**What the task requires**
Filter these entries, keeping only lines that hold the word "shares".

**Extracted information**
# # # # #

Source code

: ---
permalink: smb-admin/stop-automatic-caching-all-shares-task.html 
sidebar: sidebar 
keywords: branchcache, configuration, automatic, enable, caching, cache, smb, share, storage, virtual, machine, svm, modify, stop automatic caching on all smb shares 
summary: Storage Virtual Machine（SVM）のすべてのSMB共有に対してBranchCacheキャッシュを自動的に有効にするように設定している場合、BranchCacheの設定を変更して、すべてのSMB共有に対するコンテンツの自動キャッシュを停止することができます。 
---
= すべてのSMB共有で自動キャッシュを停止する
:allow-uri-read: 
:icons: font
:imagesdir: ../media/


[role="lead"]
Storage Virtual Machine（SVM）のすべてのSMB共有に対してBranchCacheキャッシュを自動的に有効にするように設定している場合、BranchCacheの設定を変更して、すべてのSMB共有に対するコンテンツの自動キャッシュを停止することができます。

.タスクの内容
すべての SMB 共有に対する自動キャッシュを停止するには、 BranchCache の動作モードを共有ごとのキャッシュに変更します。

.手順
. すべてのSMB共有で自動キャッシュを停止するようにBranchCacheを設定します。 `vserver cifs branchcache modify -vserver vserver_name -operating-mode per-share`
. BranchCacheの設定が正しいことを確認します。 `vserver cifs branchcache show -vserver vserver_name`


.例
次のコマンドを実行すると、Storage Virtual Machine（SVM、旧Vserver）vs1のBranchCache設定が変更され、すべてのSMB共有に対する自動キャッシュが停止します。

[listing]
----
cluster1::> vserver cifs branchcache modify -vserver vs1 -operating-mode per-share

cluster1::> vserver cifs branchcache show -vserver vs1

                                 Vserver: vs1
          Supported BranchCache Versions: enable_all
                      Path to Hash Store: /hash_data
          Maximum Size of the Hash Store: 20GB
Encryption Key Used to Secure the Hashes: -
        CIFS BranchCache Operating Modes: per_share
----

# # # # #

**Response**
permalink: smb-admin/stop-automatic-caching-all-shares-task.html 
keywords: branchcache, configuration, automatic, enable, caching, cache, smb, share, storage, virtual, machine, svm, modify, stop automatic caching on all smb shares 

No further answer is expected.